Ruhig auch mal etwas auf die Seite schieben. Verdrängung ist nicht nur ein negativer Mechanismus, sie hat auch eine nützliche Komponente. Es darf auch mal auf Nachrichten verzichtet werden. Es lohnt sich, nicht dauernd am Handy zu hängen und jede Minute mit News auszufüllen. Langeweile und ein temporärer Rückzug können auch förderlich sein. Dadurch entsteht Raum für soziale und persönliche Ressourcen, über die die Meisten nämlich verfügen. Man kommt automatisch auf andere Ideen und kreative Lösungen. Es ist eine gute Zeit, um neue Hobbys zu entdecken oder schon lange Aufgeschobenes endlich zu tun, Stichwort: Zimmer ausmisten.

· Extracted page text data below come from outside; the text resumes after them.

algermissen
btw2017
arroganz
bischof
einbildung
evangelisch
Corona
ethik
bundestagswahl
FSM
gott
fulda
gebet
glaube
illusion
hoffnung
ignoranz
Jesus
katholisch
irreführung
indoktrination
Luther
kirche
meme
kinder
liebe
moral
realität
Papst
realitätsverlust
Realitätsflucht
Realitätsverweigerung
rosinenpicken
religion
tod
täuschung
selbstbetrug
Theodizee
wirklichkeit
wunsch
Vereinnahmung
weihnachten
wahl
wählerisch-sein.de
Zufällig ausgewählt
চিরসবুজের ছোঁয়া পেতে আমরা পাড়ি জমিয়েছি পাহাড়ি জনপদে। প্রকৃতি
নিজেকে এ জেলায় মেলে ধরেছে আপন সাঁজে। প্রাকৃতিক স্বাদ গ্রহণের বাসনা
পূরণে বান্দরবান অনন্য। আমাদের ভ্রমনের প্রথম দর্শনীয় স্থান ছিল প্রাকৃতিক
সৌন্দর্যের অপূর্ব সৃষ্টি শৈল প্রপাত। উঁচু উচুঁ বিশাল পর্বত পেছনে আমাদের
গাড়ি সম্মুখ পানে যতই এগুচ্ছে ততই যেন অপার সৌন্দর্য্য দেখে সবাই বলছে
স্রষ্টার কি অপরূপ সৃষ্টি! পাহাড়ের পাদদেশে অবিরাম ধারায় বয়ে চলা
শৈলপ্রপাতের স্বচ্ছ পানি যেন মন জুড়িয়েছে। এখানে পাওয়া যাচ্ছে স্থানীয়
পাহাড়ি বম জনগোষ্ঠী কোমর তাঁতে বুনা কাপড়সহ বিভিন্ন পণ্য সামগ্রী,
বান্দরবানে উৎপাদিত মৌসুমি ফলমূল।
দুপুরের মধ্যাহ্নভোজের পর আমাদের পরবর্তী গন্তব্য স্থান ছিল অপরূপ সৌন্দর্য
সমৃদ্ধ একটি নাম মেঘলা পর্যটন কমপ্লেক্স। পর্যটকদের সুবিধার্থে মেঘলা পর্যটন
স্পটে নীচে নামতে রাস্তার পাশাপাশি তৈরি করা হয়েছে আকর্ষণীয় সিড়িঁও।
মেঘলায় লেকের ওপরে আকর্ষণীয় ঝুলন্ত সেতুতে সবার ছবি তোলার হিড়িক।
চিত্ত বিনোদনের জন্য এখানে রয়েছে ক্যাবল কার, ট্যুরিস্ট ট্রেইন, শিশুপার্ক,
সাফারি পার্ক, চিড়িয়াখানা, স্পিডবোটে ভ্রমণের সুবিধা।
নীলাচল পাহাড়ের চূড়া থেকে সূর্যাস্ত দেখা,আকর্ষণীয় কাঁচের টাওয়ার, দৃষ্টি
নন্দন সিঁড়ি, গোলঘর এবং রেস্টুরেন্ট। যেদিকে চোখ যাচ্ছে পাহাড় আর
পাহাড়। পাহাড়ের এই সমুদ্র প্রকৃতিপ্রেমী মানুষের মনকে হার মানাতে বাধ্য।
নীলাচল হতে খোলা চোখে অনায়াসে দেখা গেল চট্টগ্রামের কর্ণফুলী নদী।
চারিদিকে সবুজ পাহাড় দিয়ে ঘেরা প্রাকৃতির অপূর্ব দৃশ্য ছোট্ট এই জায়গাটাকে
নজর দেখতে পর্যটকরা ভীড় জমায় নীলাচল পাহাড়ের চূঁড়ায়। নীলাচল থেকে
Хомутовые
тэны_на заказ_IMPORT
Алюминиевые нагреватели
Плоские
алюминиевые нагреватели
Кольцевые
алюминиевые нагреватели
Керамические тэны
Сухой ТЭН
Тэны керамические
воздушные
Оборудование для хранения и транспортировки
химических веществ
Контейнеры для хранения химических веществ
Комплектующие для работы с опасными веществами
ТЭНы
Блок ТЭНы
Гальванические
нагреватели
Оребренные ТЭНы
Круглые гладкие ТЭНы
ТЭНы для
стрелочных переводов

«Wir werden nicht eins zu eins zum Status Quo zurückkehren können. Die Zeitrechnung wird nach Corona eine neue sein.»
Die junge Generation macht gerade eine sehr einschneidende Erfahrung. Sehen Sie darin auch eine Chance für die Zivilgesellschaft nach überstandener Pandemie?
Die junge Generation kann die Krise nutzen, um Widerstandsfähigkeit aufzubauen. An den Frühling 2020 wird man sich kollektiv erinnern. Ich hoffe auch noch auf weitere positive Aspekte. Die intensive Auseinandersetzung mit der Familie zum Beispiel und mit dem Wert von Freundschaften. Wir erleben gerade hautnah mit, wie sich die Natur erholt, wenn Konsum- und Mobilitätsaktivitäten zurückgefahren werden. Vielleicht überdenkt der eine oder andere seinen Lebensstil.
Was kann man aus diesen Erfahrungen in der Zukunft machen?
Krisen sind Katalysatoren für Veränderungen. Und die wird es im Bereich Wirtschaft, Vorsorgesysteme und globale Produktionsketten geben, davon bin ich überzeugt. Auch Themen wie funktionierende staatliche Strukturen, soziale Absicherung und Wertschätzung von den Trägern dieser Absicherung müssen neu diskutiert und bewertet werden. Wir werden nicht eins zu eins zum Status Quo zurückkehren können und sicher auch nicht wollen. Die Zeitrechnung wird eine neue sein, vor dem Coronvirus und nach Coronavirus.